AHA Statement on Cardiac Arrest in Pregnancy
- Jeejeebhoy FM, Zelop CM, Lipman S, et al.
- Cardiac Arrest in Pregnancy: A Scientific Statement From the American Heart Association. Circulation 2015;132:1747-1773.
The following are key points to remember from this American Heart Association Scientific Statement on cardiac arrest in pregnancy:
- Maternal mortality is defined as the death of a woman during pregnancy and up to 42 days after delivery or termination of pregnancy. US data suggest that cardiac arrest occurs in 1:12,000 admissions for delivery. Per the Centers for Disease Control and Prevention, death among pregnant women has increased since 1989. A maternal near miss is defined as a woman who nearly dies during pregnancy, childbirth, or <42 weeks post-pregnancy.
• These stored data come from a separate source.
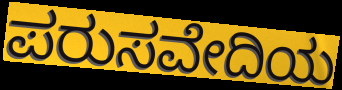
ಪರುಸವೇದಿಯ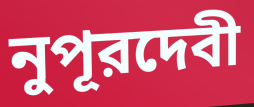
নুপূরদেবী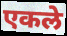
एकलेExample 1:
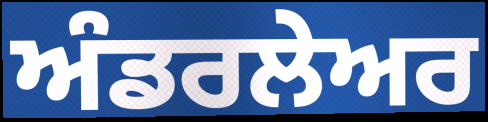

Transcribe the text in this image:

ਅੰਡਰਲੇਅਰ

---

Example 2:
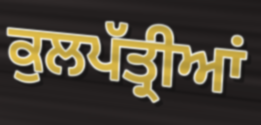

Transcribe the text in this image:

ਕੁਲਪੱਤ੍ਰੀਆਂ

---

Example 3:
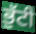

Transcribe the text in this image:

ਭੁੱਟੀ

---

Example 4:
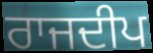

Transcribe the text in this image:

ਰਾਜਦੀਪ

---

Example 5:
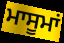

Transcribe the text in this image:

ਮਾਸੂਮਾਂ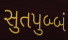
સુતપુબ્બં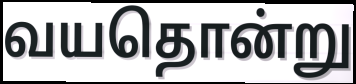
வயதொன்று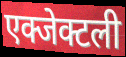
एक्जेक्टलीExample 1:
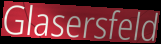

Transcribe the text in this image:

Glasersfeld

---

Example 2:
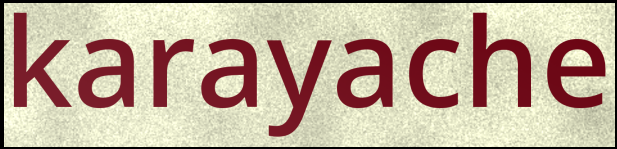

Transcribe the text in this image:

karayache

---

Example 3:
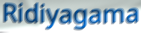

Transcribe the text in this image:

Ridiyagama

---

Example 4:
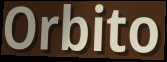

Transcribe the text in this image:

Orbito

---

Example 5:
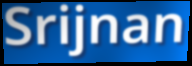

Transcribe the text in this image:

SrijnanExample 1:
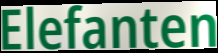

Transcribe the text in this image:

Elefanten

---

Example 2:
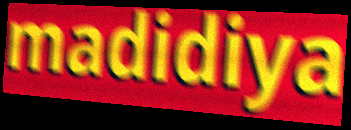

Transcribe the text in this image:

madidiya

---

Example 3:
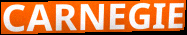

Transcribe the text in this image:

CARNEGIE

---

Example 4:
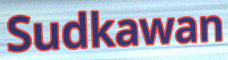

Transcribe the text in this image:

Sudkawan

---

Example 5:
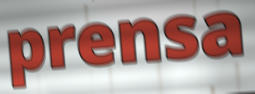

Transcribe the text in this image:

prensa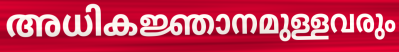
അധികജ്ഞാനമുള്ളവരുംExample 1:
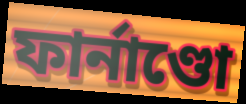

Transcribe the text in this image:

ফাৰ্নাণ্ডো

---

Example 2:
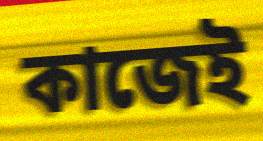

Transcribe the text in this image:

কাজেই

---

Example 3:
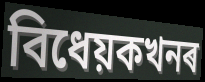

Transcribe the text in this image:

বিধেয়কখনৰ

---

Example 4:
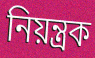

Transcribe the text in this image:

Survival after maternal cardiac arrest can be over 50%; however, understanding management in the pregnant women is important.
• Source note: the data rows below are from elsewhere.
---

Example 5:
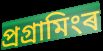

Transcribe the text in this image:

প্ৰগ্ৰামিংৰ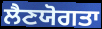
ਲੈਣਯੋਗਤਾ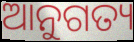
ଆନୁଗତ୍ୟ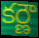
కర్ణౌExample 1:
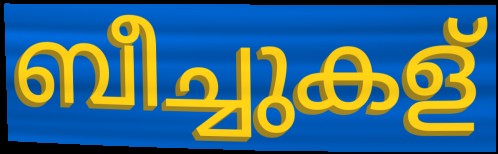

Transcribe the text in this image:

ബീച്ചുകള്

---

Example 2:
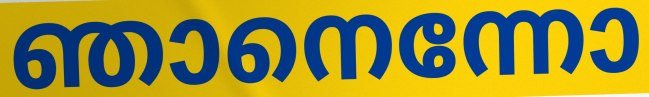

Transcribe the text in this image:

ഞാനെന്നോ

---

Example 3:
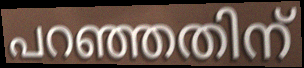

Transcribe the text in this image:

പറഞ്ഞതിന്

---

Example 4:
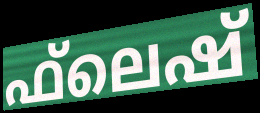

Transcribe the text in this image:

ഫ്‌ലെഷ്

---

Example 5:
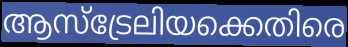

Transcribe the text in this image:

ആസ്ട്രേലിയക്കെതിരെ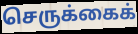
செருக்கைக்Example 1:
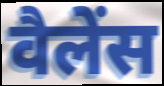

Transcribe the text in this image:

वैलेंस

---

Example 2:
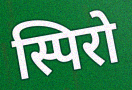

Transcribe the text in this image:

स्पिरो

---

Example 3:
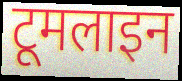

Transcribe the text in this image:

टूमलाइन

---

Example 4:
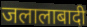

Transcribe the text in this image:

जलालाबादी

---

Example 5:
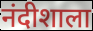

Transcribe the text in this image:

नंदीशाला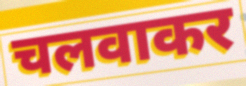
चलवाकर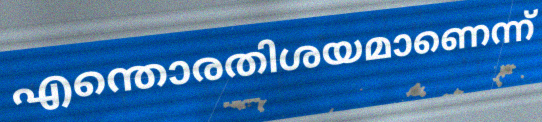
എന്തൊരതിശയമാണെന്ന്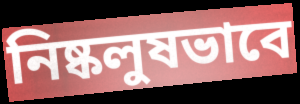
নিষ্কলুষভাবে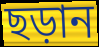
ছড়ানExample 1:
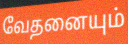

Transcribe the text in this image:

வேதனையும்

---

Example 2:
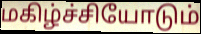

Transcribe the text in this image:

மகிழ்ச்சியோடும்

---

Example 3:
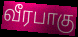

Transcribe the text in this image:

வீரபாகு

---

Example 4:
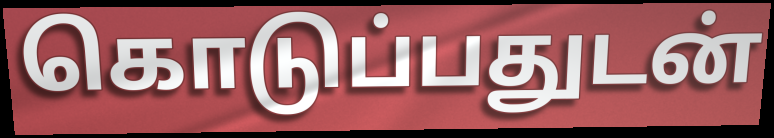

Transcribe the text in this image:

கொடுப்பதுடன்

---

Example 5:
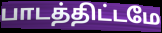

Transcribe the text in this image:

பாடத்திட்டமே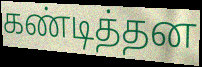
கண்டித்தன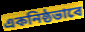
একনিষ্ঠভাবে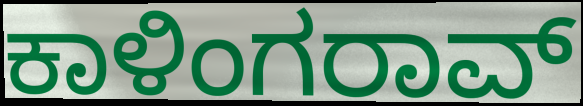
ಕಾಳಿಂಗರಾವ್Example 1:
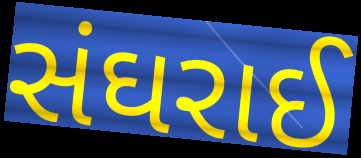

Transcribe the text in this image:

સંઘરાઈ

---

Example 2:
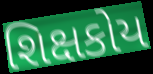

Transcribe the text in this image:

શિક્ષકોય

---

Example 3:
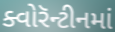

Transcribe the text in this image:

ક્વોરૅન્ટીનમાં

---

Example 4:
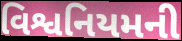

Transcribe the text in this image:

વિશ્વનિયમની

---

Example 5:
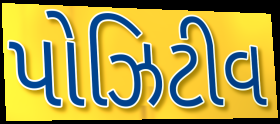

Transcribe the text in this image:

પોઝિટીવ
- Resuscitation for pregnant women is in large part similar to standard adult resuscitation; however, physiologic effects of pregnancy require modification of resuscitation efforts. Increases in maternal blood volume and reduced pulmonary functional residual capacity are some of the physiologic changes occurring with pregnancy.
- If cardiopulmonary resuscitation is initiated, including chest compression performed at a rate of at least 100 per minute with interruptions kept to a minimum, the mother should be in the supine position with manual left uterine displacement to reduce compression of the inferior vena cava and aorta, thus improving circulation.
- Immediate cesarean delivery should be anticipated, performed at the site of the arrest, preferably within 5 minutes of arrest. Hospitals should have teams with predeveloped management plans in place, including adult resuscitation, obstetrics, anesthesia, and neonatology.